I did research but could not found solution where in spark job itself I can rename my spark output files .
So I came up with a plan where read back spark output files from S3 and then rename it again and then write back again in S3 folder .
But the issue my spark job takes 25 minutes to complete but reading ,renaming and copying again in S3 takes 45 minutes if time .
This is so frustrating for me .
Is there anyway I can make this process faster ? The issue is after spark job this process runs on only core node so it takes very long time .
This is what I do .
val file = fs.globStatus(new Path(outputFileURL + "/*/*/*"))
for (urlStatus <- file) {
val DataPartitionName = urlStatus.getPath.toString.split("=")(1).split("\\/")(0).toString
val StatementTypeCode = urlStatus.getPath.toString.split("=")(2).split("\\/")(0).toString
val finalFileName = finalPrefix + DataPartitionName + "." + StatementTypeCode+ "." + fileVersion + currentTime + fileExtention
val dest = new Path(mainFileURL + "/" + finalFileName)
fs.rename(urlStatus.getPath, dest)
}
println("File renamed and moved to dir now delete output folder")
myUtil.Utility.DeleteOuptuFolder(fs, outputFileURL)
Is there any way to leverage below two options
S3 DIST CP command ? as far as I have researched I did not found to rename files in S3 dist CP. I am doing renaming based in the files path .

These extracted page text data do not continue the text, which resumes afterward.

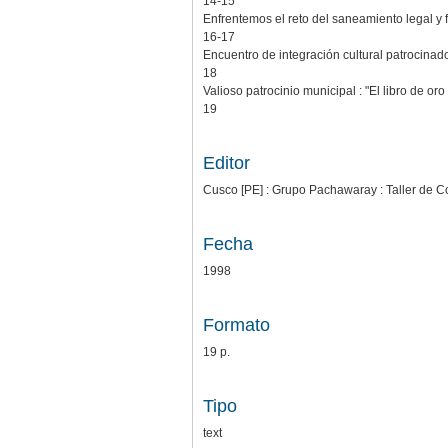
14-15
Enfrentemos el reto del saneamiento legal y
16-17
Encuentro de integración cultural patroci
18
Valioso patrocinio municipal : "El libro de or
19
Editor
Cusco [PE] : Grupo Pachawaray : Taller de 
Fecha
1998
Formato
19 p.
Tipo
text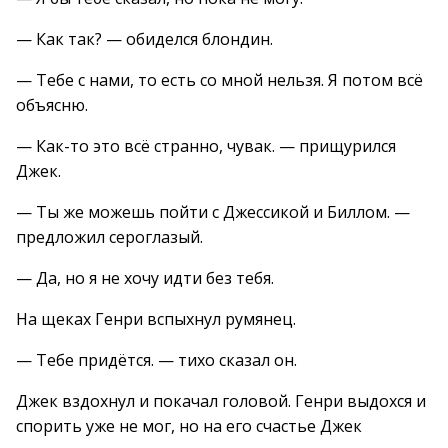
— Как так? — обиделся блондин.
— Тебе с нами, то есть со мной нельзя. Я потом всё
объясню.
— Как-то это всё странно, чувак. — прищурился
Джек.
— Ты же можешь пойти с Джессикой и Биллом. —
предложил сероглазый.
— Да, но я не хочу идти без тебя.
На щеках Генри вспыхнул румянец.
— Тебе придётся. — тихо сказал он.
Джек вздохнул и покачал головой. Генри выдохся и
спорить уже не мог, но на его счастье Джек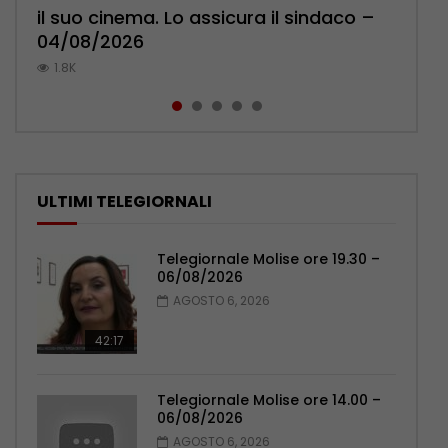
il suo cinema. Lo assicura il sindaco –
Pensionati: più relazioni e servizi di
Polizia: impegno nel rafforzare organici
l’ambulatorio per curare l’osteoporosi
palpeggiate al vecchio Romagnoli –
04/08/2026
prossimità – 04/08/2026
– 05/08/2026
– 06/08/2026
05/08/2026
1.8K
1K
1K
840
785
ULTIMI TELEGIORNALI
Telegiornale Molise ore 19.30 –
06/08/2026
AGOSTO 6, 2026
42:17
Telegiornale Molise ore 14.00 –
06/08/2026
AGOSTO 6, 2026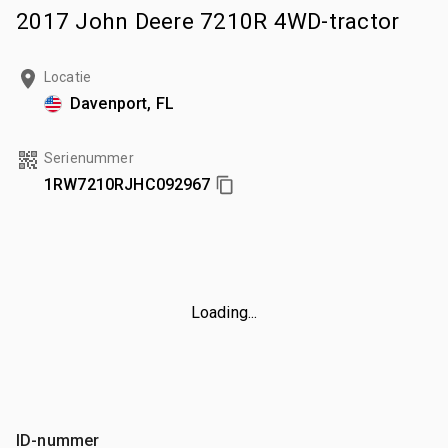
2017 John Deere 7210R 4WD-tractor
Locatie
Davenport, FL
Serienummer
1RW7210RJHC092967
Loading...
ID-nummer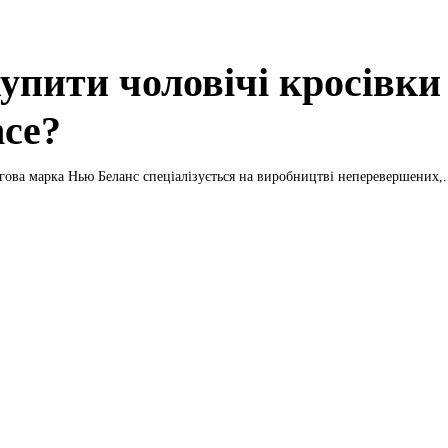
купити чоловічі кросівк
nce?
гова марка Нью Беланс спеціалізується на виробництві неперевершених,.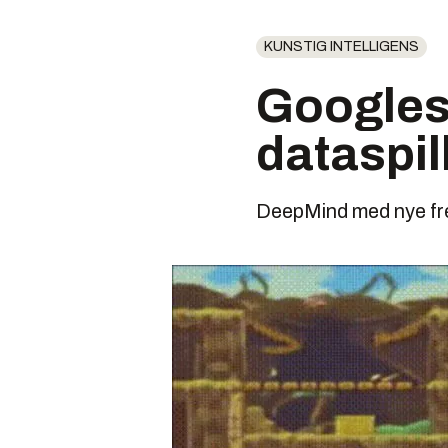
KUNSTIG INTELLIGENS
Googles 
dataspill
DeepMind med nye fre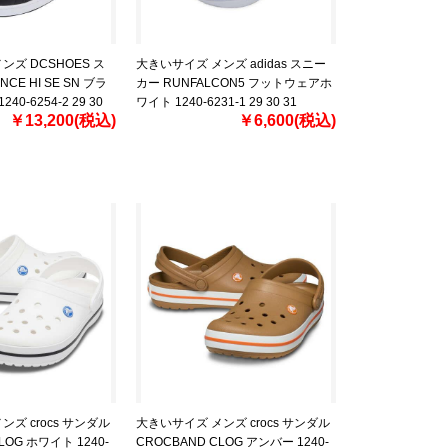
ンズ DCSHOES ス
大きいサイズ メンズ adidas スニー
NCE HI SE SN ブラ
カー RUNFALCON5 フットウェアホ
0-6254-2 29 30
ワイト 1240-6231-1 29 30 31
￥13,200(税込)
￥6,600(税込)
ズ crocs サンダル
大きいサイズ メンズ crocs サンダル
LOG ホワイト 1240-
CROCBAND CLOG アンバー 1240-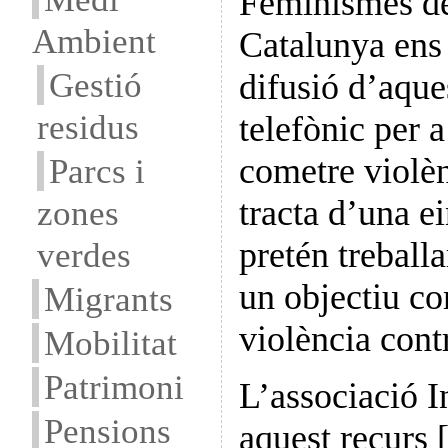
Feminismes de
Ambient
Catalunya en
Gestió
difusió d’aque
residus
telefònic per 
cometre violèn
Parcs i
tracta d’una e
zones
pretén treball
verdes
un objectiu co
Migrants
violència cont
Mobilitat
Patrimoni
L’associació I
Pensions
aquest recurs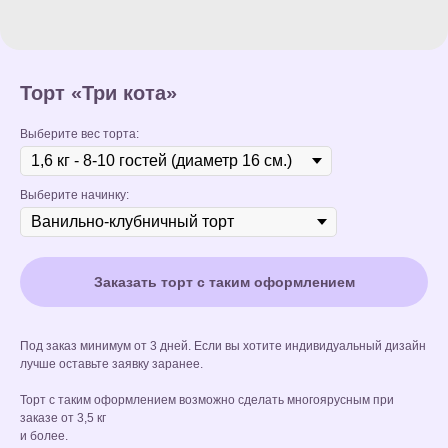
Торт «Три кота»
Выберите вес торта:
Выберите начинку:
Заказать торт с таким оформлением
Под заказ минимум от 3 дней. Если вы хотите индивидуальный дизайн
лучше оставьте заявку заранее.
Торт с таким оформлением возможно сделать многоярусным при
заказе от 3,5 кг
и более.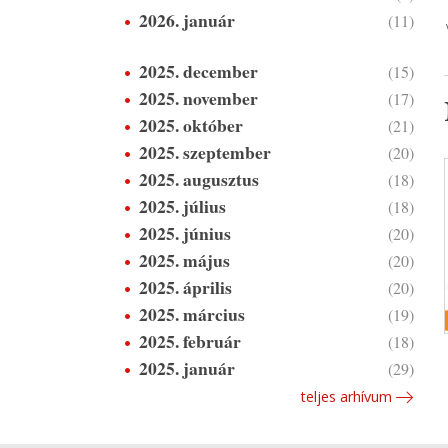
2026. január
(11)
2025. december
(15)
2025. november
(17)
2025. október
(21)
2025. szeptember
(20)
2025. augusztus
(18)
2025. július
(18)
2025. június
(20)
2025. május
(20)
2025. április
(20)
2025. március
(19)
2025. február
(18)
2025. január
(29)
teljes arhívum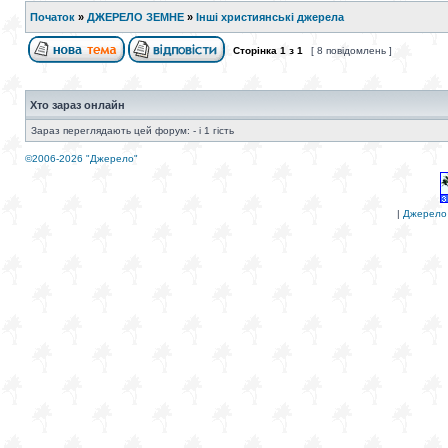
Початок
»
ДЖЕРЕЛО ЗЕМНЕ
»
Інші християнські джерела
Сторінка
1
з
1
[ 8 повідомлень ]
Хто зараз онлайн
Зараз переглядають цей форум: - і 1 гість
©2006-2026 "Джерело"
|
Джерело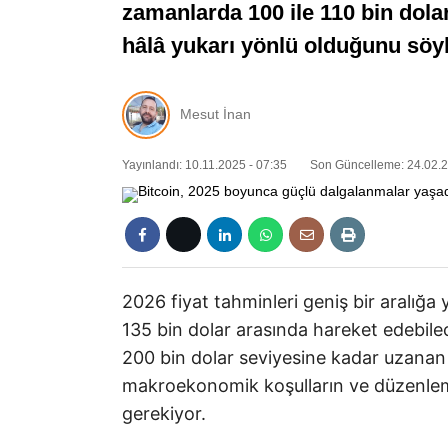
zamanlarda 100 ile 110 bin dola
hâlâ yukarı yönlü olduğunu söy
Mesut İnan
Yayınlandı: 10.11.2025 - 07:35
Son Güncelleme: 24.02.2
2026 fiyat tahminleri geniş bir aralığa y
135 bin dolar arasında hareket edebile
200 bin dolar seviyesine kadar uzanan 
makroekonomik koşulların ve düzenlem
gerekiyor.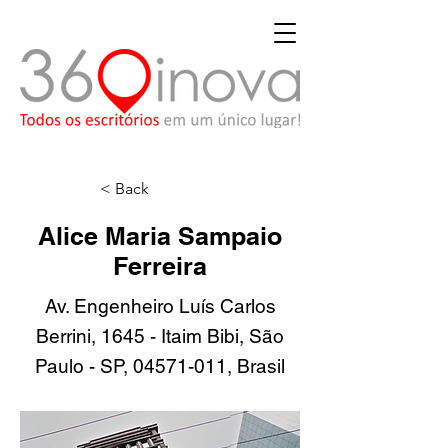
< Back
Alice Maria Sampaio
Ferreira
Av. Engenheiro Luís Carlos
Berrini, 1645 - Itaim Bibi, São
Paulo - SP,
04571-011
, Brasil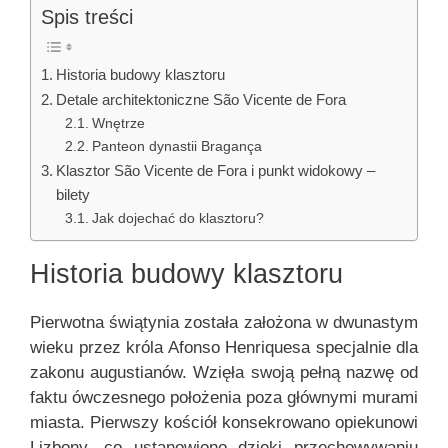
Spis treści
Historia budowy klasztoru
Detale architektoniczne São Vicente de Fora
Wnętrze
Panteon dynastii Bragança
Klasztor São Vicente de Fora i punkt widokowy –
bilety
Jak dojechać do klasztoru?
Historia budowy klasztoru
Pierwotna świątynia została założona w dwunastym
wieku przez króla Afonso Henriquesa specjalnie dla
zakonu augustianów. Wzięła swoją pełną nazwę od
faktu ówczesnego położenia poza głównymi murami
miasta. Pierwszy kościół konsekrowano opiekunowi
Lizbony, co ustanowiono dzięki przechowywaniu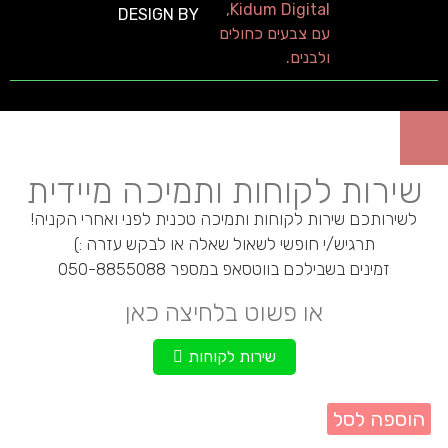
DESIGN BY
שירות לקוחות ותמיכה מיידית
לשירותכם שירות לקוחות ותמיכה טכנית לפני ואחרי הקניה!
תרגיש/י חופשי לשאול שאלה או לבקש עזרה :)
זמינים בשבילכם בווטסאפ במספר 050-8855088
או פשוט בלחיצה כאן
שירות לקוחות
הוספה לסל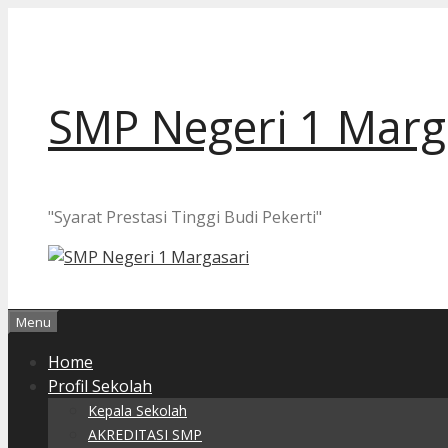
Langsung
ke
isi
SMP Negeri 1 Marg
"Syarat Prestasi Tinggi Budi Pekerti"
Menu
Home
Profil Sekolah
Kepala Sekolah
AKREDITASI SMP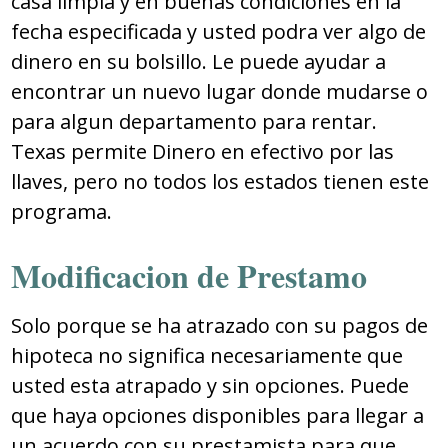
casa limpia y en buenas condiciones en la
fecha especificada y usted podra ver algo de
dinero en su bolsillo. Le puede ayudar a
encontrar un nuevo lugar donde mudarse o
para algun departamento para rentar.
Texas permite Dinero en efectivo por las
llaves, pero no todos los estados tienen este
programa.
Modificacion de Prestamo
Solo porque se ha atrazado con su pagos de
hipoteca no significa necesariamente que
usted esta atrapado y sin opciones. Puede
que haya opciones disponibles para llegar a
un acuerdo con su prestamista para que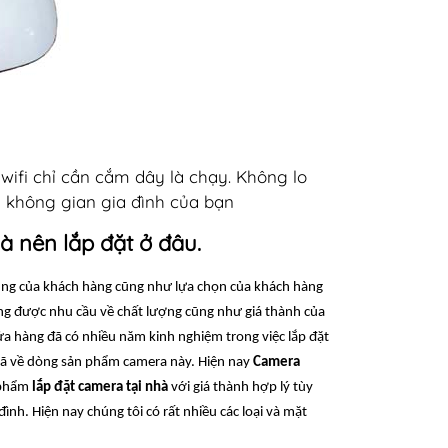
wifi chỉ cần cắm dây là chạy. Không lo
 không gian gia đình của bạn
à nên lắp đặt ở đâu.
dụng của khách hàng cũng như lựa chọn của khách hàng
ng được nhu cầu về chất lượng cũng như giá thành của
 hàng đã có nhiều năm kinh nghiệm trong việc lắp đặt
ã về dòng sản phẩm camera này.
Hiện nay
Camera
 phẩm
lắp đặt camera tại nhà
với giá thành hợp lý tùy
ình. Hiện nay chúng tôi có rất nhiều các loại và mặt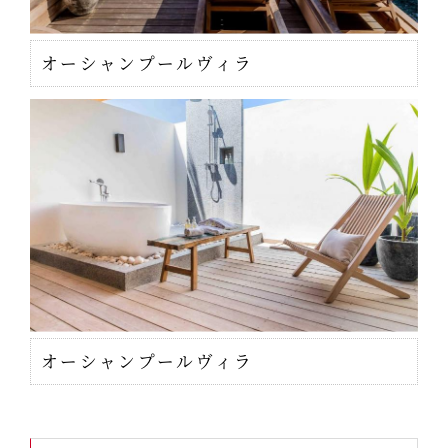
オーシャンプールヴィラ
オーシャンプールヴィラ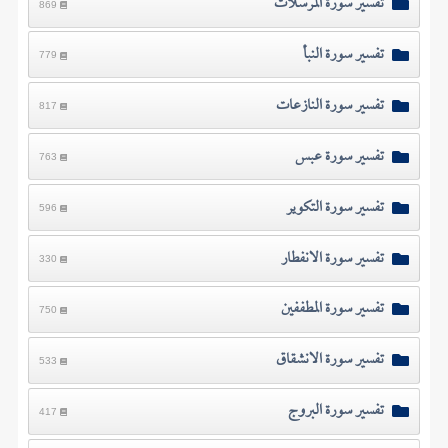
تفسير سورة المرسلات
869
تفسير سورة النبأ
779
تفسير سورة النازعات
817
تفسير سورة عبس
763
تفسير سورة التكوير
596
تفسير سورة الانفطار
330
تفسير سورة المطففين
750
تفسير سورة الانشقاق
533
تفسير سورة البروج
417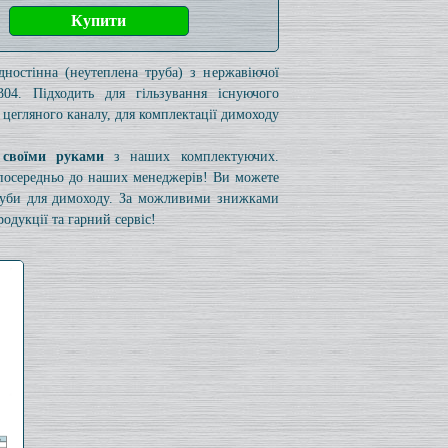
дностінна (неутеплена труба) з нержавіючої
304. Підходить для гільзування існуючого
 цегляного каналу, для комплектації димоходу
 своїми руками
з наших комплектуючих.
езпосередньо до наших менеджерів! Ви можете
труби для димоходу. За можливими знижками
одукції та гарний сервіс!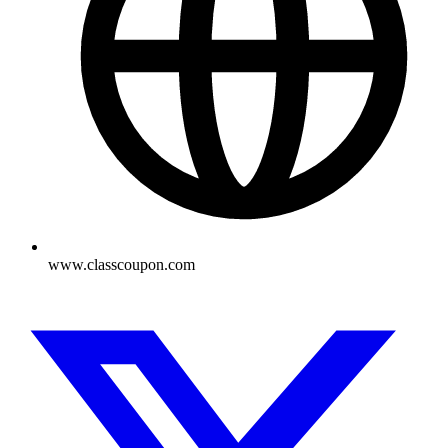
www.classcoupon.com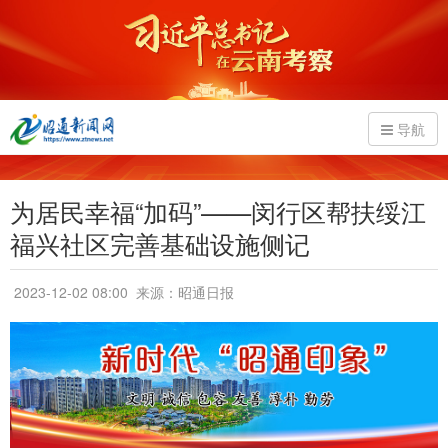
导航
为居民幸福“加码”——闵行区帮扶绥江
福兴社区完善基础设施侧记
2023-12-02 08:00
来源：昭通日报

Can I use shell command activity to read rename and copy ?
Upvotes: 0
Views: 741
Reputation: 1130
The problem is that S3 rename is actually implemented as a copy-and-delete, so it will take longer if you have a lot of large files.
I would suggest writing to HDFS with spark, then doing your filename manipulations locally on HDFS where you actually have atomic rename semantics, and then using S3DistCp to copy the now-correctly-named-files to the destination locations, and then deleting the files on HDFS if you need the space.
Upvotes: 1